Increased expression of Mycobacterium tuberculosis Rv3737 gene associated with low-level amikacin resistance

Introduction As an infectious disease, tuberculosis (TB) poses a serious threat to public health. Although amikacin (AMK) is an important antibiotic for the treatment of drug-resistant TB, its resistance mechanisms are not fully understood. Methods To investigate the role of Rv3737 gene on AMK drug susceptibility, a Mycobacterium tuberculosis (M.tb) Rv3737 knockout strain (H37Rv△Rv3737) and a Mycobacterium smegmatis (M.sm) Rv3737 overexpressing strain (Msm/pMV261-Rv3737) were used to detect their minimal inhibitory concentrations (MICs) in this study. Results The AMK MICs of Rv3737 knockout and overexpressing strains were 4-fold lower and 2-fold higher than those of the wild-type and empty plasmid strains, respectively. The results of clinical isolates showed that no Rv3737 gene mutation was found to be associated with AMK susceptibility, while the rrs A1401G mutation remained the main mechanism of high level of AMK resistance (MIC>32 μg/ml).

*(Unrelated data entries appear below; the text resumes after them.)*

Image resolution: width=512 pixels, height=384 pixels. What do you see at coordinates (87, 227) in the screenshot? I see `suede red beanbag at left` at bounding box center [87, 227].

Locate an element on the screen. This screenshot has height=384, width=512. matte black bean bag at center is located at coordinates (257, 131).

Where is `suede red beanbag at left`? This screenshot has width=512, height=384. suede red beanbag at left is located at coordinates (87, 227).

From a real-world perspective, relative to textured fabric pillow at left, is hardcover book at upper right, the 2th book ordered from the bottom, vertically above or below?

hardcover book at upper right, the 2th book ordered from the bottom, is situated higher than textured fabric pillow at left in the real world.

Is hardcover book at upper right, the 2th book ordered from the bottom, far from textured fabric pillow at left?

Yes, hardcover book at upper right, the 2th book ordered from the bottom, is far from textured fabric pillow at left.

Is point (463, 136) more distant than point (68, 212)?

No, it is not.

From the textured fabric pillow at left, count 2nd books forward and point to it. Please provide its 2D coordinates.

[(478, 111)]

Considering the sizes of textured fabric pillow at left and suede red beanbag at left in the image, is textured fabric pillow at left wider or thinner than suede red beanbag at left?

There was a positive correlation between Rv3737 mRNA expression level and AMK MIC. In the isolates with low-level AMK resistance (MIC = 4 μg/ml) without rrs A1401G mutation, the expression level of Rv3737 gene was significantly higher than those of susceptible isolates. Conclusions In this study, the Rv3737 gene was reported for the first time for its effect on AMK susceptibility in M.tb. Although the rrs A1401G mutation remains the main reason of high-level AMK resistance, high expression of the Rv3737 gene was associated with low-level AMK resistance in clinical isolates.